Citing ‘political uncertainty’ UBS shifts to underweight equity position as US-China trade war escalates further
- US can avoid a recession in 2020, helped by Fed easing, consumer spending, UBS CIO Mark Haefele says
- Downside risks increasing for the global economy and markets, Haefele says
As the trade war between the United States and China further escalated, UBS said it is underweighting equities in its portfolios in its global wealth management business to reduce its exposure to “political uncertainty”.
The Swiss bank said it removed its overweight rating for global equities versus high-grade bonds, while also initiating an underweight rating for emerging market stocks versus high-grade bonds. The bank said emerging market firms are more exposed to “heightened market volatility, a slowing global economy, and heightened trade tensions.”
“We still believe the US can avoid a recession in 2020, helped by additional Federal Reserve easing and strong consumer spending,” Mark Haefele, UBS chief investment officer for global wealth management, said in a report dated Sunday. “We estimate the direct impact of all the additional tariffs will represent only a marginal drag on the US economy. But downside risks are increasing for both the global economy and markets.”

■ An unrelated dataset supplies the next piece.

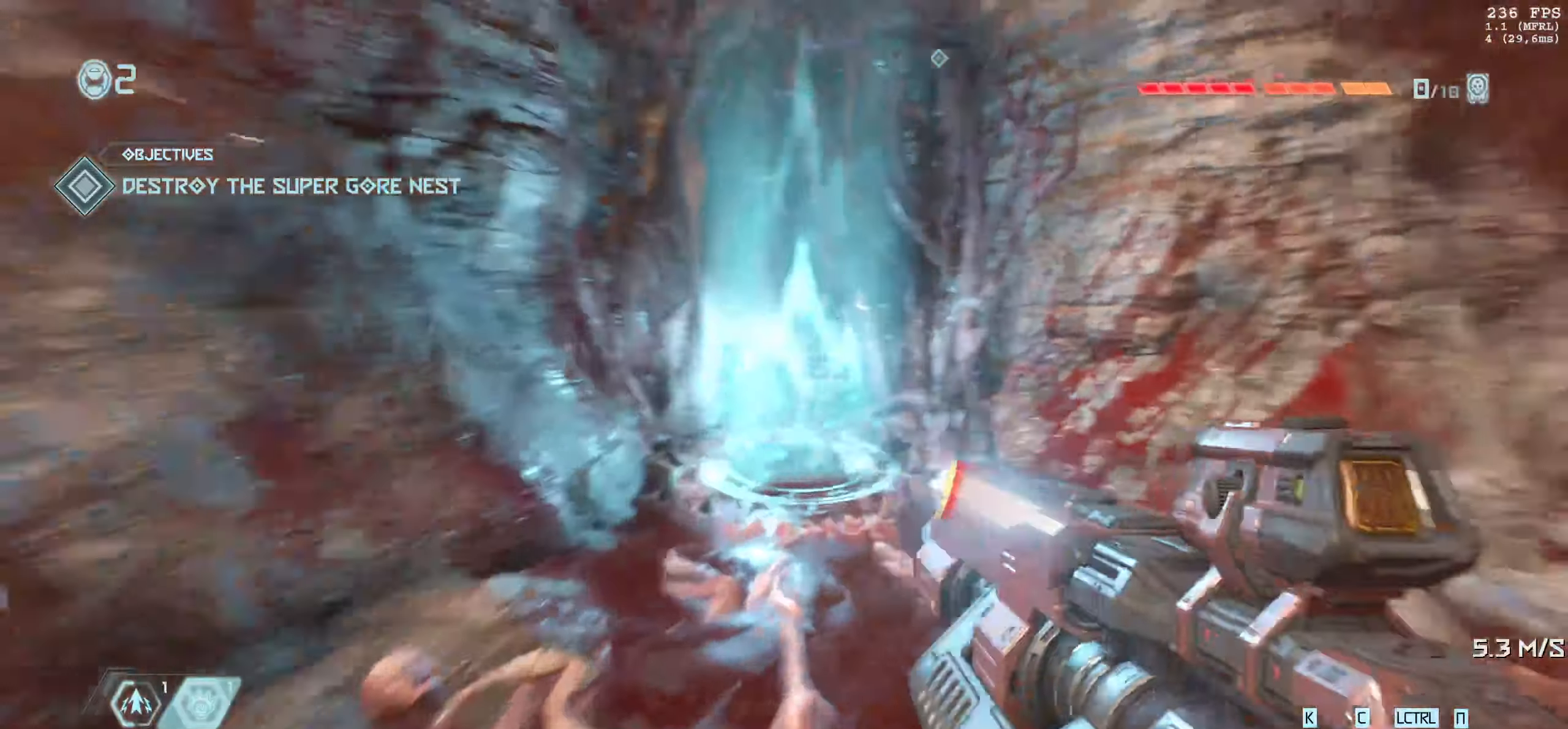
{"keys": ["w"], "mouse": [], "events": [[334, "2", "down"], [384, "2", "up"]]}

The report came out on a weekend in which investors could not be blamed for feeling whiplash on the trade front, with US President Donald Trump sending out conflicting signals.
On Friday, China said it would add 10 per cent tariffs on US$75 billion worth of US products, prompting Trump to describe Chinese President Xi Jinping as an “enemy” on Twitter.
In a later series of tweets, Trump said he would increase existing tariffs on some US$250 billion of Chinese imports to 30 per cent and begin adding 15 per cent tariffs on another US$300 billion of goods on September 1.